** WHAT YOU NEED TO DO **
Reproduce only what runs from the line containing "6 franquicias sin" to the line containing "mit der Unterstützung" in the records below, inclusive. Keep it exact, and keep the pictures out.

(Saved entries)
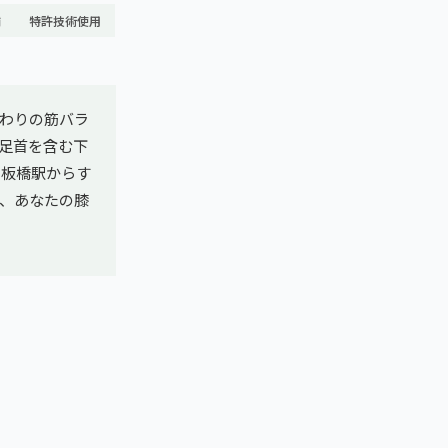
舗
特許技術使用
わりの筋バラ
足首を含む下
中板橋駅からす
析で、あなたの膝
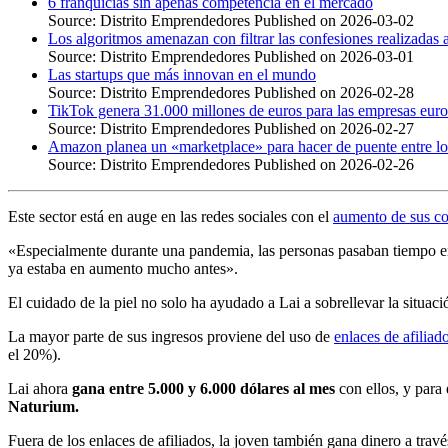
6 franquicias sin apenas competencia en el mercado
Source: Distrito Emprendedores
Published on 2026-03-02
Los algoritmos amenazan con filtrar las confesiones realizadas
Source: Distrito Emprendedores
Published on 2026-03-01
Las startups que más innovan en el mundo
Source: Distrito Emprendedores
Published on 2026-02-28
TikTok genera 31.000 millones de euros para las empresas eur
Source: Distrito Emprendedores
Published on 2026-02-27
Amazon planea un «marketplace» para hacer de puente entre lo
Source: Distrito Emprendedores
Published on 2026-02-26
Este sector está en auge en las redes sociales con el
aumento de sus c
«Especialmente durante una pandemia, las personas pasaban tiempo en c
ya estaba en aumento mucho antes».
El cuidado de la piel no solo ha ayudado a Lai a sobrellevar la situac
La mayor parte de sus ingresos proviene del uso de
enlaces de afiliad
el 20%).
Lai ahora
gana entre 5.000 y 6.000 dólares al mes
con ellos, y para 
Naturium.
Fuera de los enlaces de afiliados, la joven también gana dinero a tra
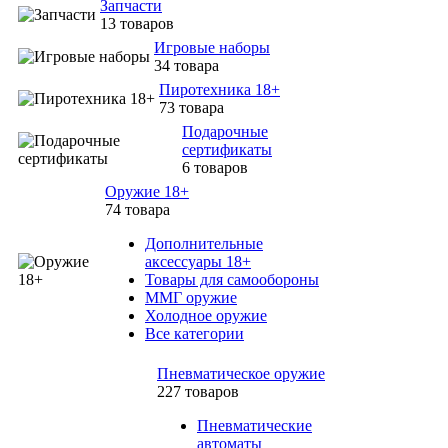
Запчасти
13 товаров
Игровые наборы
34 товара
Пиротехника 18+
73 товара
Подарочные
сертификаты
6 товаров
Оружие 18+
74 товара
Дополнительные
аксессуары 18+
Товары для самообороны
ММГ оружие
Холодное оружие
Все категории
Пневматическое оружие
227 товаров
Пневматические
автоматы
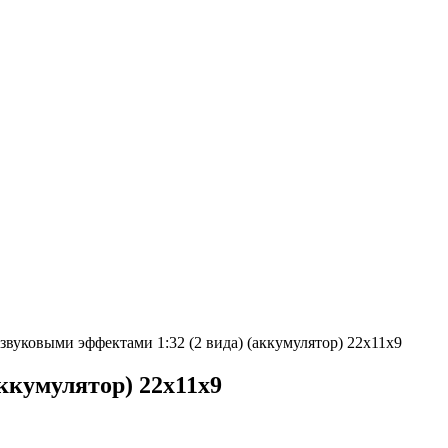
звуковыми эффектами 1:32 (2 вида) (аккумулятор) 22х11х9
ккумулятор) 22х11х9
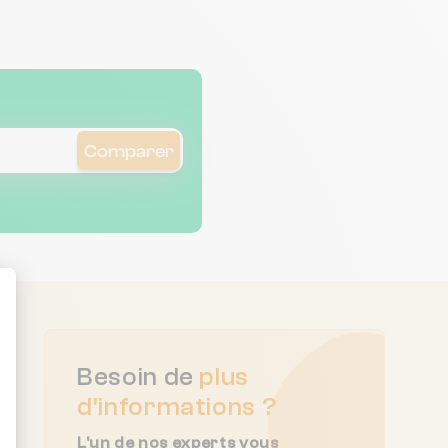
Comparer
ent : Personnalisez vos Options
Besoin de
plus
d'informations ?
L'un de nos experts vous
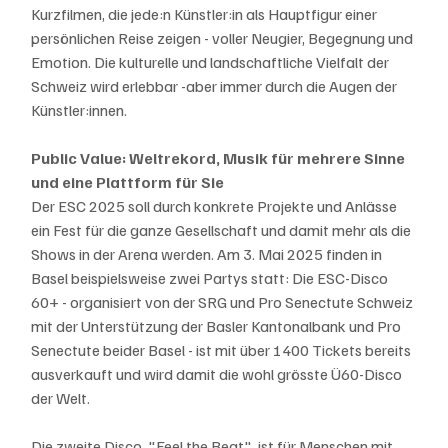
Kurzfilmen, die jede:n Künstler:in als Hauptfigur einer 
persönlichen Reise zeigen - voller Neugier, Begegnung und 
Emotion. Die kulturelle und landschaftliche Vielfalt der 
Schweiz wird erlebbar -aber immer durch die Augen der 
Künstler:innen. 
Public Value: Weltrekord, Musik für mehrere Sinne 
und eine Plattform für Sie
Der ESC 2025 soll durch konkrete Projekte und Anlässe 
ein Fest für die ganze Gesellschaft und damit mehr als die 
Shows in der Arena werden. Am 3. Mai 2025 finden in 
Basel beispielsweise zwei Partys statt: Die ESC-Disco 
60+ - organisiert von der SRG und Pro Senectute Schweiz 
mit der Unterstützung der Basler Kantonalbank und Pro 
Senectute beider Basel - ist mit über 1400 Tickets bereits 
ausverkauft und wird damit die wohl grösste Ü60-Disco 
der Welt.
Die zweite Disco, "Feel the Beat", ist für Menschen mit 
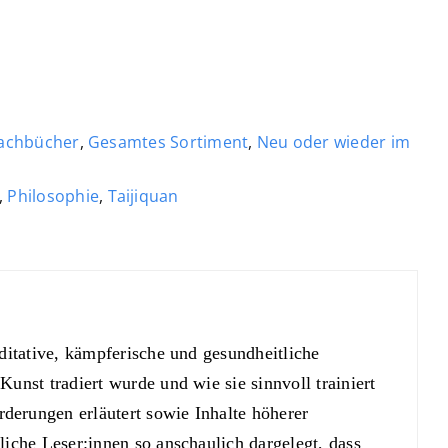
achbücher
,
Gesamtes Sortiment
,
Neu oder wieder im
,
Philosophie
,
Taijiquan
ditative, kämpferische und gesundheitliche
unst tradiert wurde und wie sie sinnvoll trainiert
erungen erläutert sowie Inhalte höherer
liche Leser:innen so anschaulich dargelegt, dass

** SOLUTION FOR THIS EXERCISE **
6 franquicias sin apenas competencia en el mercado
Source: Distrito Emprendedores
Published on 2026-03-02
Los algoritmos amenazan con filtrar las confesiones realizadas
Source: Distrito Emprendedores
Published on 2026-03-01
Las startups que más innovan en el mundo
Source: Distrito Emprendedores
Published on 2026-02-28
TikTok genera 31.000 millones de euros para las empresas eur
Source: Distrito Emprendedores
Published on 2026-02-27
Amazon planea un «marketplace» para hacer de puente entre lo
Source: Distrito Emprendedores
Published on 2026-02-26
Este sector está en auge en las redes sociales con el
aumento de sus c
«Especialmente durante una pandemia, las personas pasaban tiempo en c
ya estaba en aumento mucho antes».
El cuidado de la piel no solo ha ayudado a Lai a sobrellevar la situac
La mayor parte de sus ingresos proviene del uso de
enlaces de afiliad
el 20%).
Lai ahora
gana entre 5.000 y 6.000 dólares al mes
con ellos, y para 
Naturium.
Fuera de los enlaces de afiliados, la joven también gana dinero a tra
Запчасти
13 товаров
Игровые наборы
34 товара
Пиротехника 18+
73 товара
Подарочные
сертификаты
6 товаров
Оружие 18+
74 товара
Дополнительные
аксессуары 18+
Товары для самообороны
ММГ оружие
Холодное оружие
Все категории
Пневматическое оружие
227 товаров
Пневматические
автоматы
звуковыми эффектами 1:32 (2 вида) (аккумулятор) 22х11х9
ккумулятор) 22х11х9
Comparer
ent : Personnalisez vos Options
Besoin de
plus
d'informations ?
L'un de nos experts vous
Kurzfilmen, die jede:n Künstler:in als Hauptfigur einer 
persönlichen Reise zeigen - voller Neugier, Begegnung und 
Emotion. Die kulturelle und landschaftliche Vielfalt der 
Schweiz wird erlebbar -aber immer durch die Augen der 
Künstler:innen. 
Public Value: Weltrekord, Musik für mehrere Sinne 
und eine Plattform für Sie
Der ESC 2025 soll durch konkrete Projekte und Anlässe 
ein Fest für die ganze Gesellschaft und damit mehr als die 
Shows in der Arena werden. Am 3. Mai 2025 finden in 
Basel beispielsweise zwei Partys statt: Die ESC-Disco 
60+ - organisiert von der SRG und Pro Senectute Schweiz 
mit der Unterstützung der Basler Kantonalbank und Pro 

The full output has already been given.